* Directions
Identify and copy each line of the data that contains the string "Roboto", counting only matches with the same capitalization.

Saved entries

-=-=-

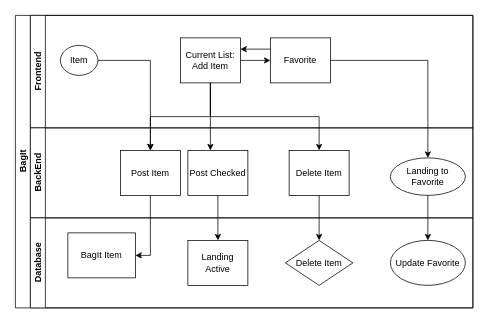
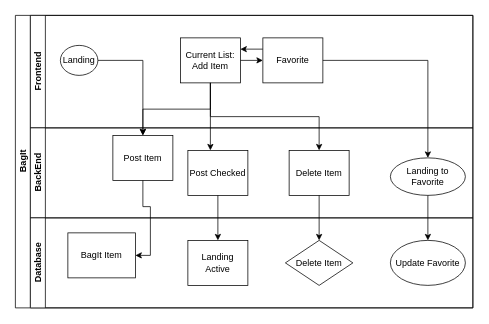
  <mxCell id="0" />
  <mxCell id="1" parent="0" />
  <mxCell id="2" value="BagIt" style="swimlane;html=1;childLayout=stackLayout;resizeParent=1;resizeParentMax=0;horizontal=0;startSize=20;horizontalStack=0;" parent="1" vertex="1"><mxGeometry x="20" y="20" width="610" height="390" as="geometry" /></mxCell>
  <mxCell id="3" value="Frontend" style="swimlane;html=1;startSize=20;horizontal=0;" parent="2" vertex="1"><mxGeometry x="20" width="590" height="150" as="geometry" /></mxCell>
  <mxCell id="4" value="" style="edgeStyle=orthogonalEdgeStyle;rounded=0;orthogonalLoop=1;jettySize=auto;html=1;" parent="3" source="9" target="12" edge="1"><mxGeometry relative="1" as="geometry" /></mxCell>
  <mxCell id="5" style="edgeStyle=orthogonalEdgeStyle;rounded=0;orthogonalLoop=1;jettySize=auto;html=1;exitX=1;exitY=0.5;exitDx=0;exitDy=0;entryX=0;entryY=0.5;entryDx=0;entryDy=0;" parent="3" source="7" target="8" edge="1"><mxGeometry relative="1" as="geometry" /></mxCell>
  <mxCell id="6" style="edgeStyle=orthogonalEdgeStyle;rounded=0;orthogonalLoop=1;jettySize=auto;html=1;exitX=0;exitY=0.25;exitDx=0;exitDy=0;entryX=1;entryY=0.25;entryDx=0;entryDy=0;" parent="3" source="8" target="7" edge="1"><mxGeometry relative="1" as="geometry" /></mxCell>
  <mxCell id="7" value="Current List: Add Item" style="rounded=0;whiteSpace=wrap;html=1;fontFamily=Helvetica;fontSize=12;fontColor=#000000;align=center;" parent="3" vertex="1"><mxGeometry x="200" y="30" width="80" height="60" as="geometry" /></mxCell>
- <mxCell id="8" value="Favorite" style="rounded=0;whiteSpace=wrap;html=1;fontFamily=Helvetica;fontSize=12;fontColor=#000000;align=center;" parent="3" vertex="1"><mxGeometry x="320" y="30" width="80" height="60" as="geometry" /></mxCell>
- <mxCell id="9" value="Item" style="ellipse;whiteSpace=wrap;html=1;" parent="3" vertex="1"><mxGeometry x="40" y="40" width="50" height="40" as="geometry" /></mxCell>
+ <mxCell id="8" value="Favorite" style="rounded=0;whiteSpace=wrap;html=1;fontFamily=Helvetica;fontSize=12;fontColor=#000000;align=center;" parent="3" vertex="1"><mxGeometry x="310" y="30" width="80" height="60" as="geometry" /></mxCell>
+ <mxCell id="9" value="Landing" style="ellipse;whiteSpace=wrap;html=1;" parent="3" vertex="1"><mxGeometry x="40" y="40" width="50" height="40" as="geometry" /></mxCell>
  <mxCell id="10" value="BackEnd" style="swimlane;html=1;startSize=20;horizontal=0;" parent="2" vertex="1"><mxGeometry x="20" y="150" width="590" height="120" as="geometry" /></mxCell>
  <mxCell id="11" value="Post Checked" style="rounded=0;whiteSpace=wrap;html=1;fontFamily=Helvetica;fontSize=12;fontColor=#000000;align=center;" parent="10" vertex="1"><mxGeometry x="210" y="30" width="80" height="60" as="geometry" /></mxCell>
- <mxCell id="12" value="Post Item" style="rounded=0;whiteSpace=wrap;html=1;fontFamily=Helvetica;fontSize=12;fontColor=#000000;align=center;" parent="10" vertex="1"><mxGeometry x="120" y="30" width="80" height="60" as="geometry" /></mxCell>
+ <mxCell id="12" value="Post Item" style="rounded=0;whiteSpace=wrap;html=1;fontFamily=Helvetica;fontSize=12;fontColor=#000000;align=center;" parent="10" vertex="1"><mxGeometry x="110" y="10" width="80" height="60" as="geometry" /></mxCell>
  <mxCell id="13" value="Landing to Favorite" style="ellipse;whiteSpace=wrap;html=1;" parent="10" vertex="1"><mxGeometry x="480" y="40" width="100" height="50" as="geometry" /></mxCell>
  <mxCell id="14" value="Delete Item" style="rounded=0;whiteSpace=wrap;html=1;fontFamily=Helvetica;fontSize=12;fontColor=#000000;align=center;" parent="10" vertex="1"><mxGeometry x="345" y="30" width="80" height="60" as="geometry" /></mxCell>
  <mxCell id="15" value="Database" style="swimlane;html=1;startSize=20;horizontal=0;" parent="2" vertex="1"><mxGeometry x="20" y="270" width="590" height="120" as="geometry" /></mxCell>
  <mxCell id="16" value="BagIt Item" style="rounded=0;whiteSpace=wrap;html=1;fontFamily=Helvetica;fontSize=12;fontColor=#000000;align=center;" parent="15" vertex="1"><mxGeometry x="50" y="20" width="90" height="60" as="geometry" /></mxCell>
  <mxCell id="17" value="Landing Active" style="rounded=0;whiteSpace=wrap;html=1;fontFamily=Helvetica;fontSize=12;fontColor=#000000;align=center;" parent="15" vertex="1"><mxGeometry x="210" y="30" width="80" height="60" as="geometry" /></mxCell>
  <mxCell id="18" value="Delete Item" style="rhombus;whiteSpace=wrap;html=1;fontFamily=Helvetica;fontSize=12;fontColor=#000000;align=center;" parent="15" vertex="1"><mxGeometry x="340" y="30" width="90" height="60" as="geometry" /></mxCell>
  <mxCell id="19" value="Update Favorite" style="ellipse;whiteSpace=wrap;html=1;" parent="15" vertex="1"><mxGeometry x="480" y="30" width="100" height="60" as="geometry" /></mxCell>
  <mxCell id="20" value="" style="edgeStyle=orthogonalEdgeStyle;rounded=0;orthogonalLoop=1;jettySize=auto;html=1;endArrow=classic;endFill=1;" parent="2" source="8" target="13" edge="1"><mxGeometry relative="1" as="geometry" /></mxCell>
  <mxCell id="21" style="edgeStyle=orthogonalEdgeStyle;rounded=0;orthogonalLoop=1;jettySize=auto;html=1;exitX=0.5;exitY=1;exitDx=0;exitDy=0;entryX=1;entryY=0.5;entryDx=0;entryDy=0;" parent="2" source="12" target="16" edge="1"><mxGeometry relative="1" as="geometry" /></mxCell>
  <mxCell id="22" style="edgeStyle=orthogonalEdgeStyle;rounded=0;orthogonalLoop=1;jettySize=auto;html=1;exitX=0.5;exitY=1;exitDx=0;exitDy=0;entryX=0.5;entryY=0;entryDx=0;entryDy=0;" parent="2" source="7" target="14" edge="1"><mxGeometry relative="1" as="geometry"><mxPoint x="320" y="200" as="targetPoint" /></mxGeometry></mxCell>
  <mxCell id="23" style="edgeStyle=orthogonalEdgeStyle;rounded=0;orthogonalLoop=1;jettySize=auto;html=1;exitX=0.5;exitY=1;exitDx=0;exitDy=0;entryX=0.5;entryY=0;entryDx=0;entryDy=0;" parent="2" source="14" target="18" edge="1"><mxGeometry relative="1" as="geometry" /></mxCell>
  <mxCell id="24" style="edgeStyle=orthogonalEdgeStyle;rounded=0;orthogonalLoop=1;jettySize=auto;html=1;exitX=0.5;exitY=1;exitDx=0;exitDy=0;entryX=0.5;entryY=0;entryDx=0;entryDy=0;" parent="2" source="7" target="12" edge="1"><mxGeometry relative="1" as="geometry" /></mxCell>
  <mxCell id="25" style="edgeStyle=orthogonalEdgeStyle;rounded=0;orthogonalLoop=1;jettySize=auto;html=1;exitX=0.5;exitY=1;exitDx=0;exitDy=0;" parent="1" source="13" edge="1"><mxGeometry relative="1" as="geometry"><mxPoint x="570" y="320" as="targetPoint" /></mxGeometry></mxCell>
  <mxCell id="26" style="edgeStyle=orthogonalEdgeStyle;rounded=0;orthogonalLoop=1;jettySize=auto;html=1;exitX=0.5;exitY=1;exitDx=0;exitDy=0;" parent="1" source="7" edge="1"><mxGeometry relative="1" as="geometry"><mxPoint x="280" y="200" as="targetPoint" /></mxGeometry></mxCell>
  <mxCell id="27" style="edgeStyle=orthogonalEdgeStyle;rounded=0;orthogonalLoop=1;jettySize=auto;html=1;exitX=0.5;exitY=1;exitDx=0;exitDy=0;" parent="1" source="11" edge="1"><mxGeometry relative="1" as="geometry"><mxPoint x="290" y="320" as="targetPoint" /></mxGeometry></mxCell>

-=-=-

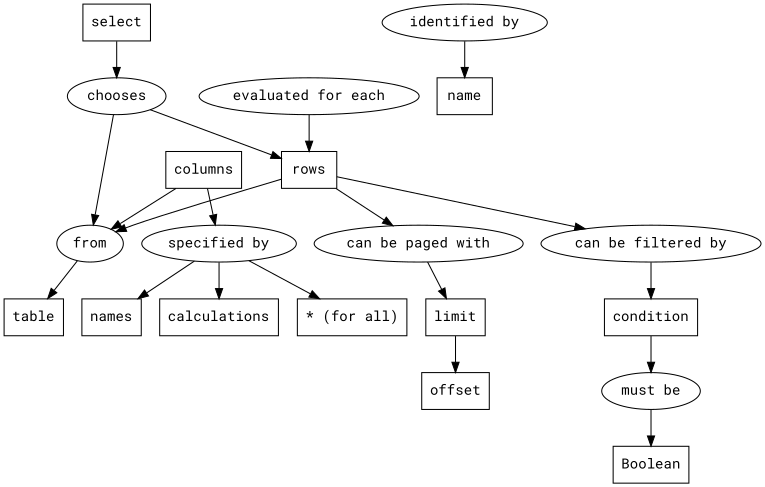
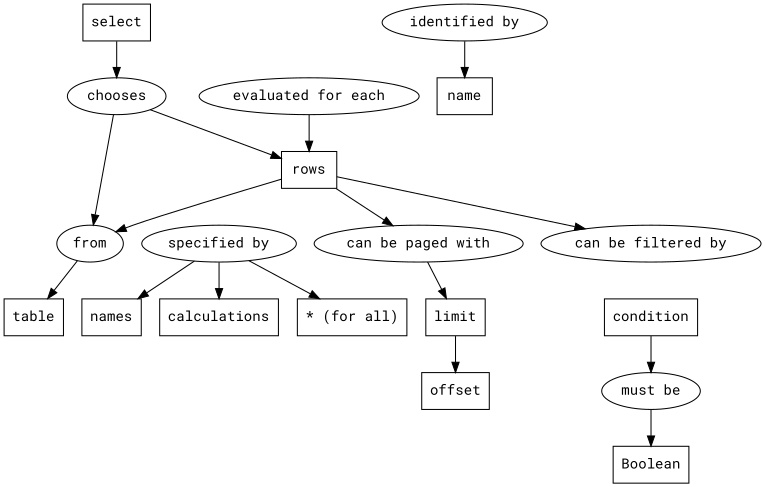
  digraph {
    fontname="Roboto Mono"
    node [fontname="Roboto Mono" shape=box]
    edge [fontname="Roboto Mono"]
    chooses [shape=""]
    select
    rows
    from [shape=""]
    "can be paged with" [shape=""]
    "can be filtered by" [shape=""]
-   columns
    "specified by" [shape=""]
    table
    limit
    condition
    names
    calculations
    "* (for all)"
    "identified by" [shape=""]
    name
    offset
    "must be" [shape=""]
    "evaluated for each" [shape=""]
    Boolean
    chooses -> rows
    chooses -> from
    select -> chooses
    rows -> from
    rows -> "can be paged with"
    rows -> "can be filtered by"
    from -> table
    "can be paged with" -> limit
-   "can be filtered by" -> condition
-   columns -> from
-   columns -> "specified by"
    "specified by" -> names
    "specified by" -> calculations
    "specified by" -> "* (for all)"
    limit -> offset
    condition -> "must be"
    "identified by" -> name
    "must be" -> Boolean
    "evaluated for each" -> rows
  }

-=-=-

* Problem solution
    fontname="Roboto Mono"
    node [fontname="Roboto Mono" shape=box]
    edge [fontname="Roboto Mono"]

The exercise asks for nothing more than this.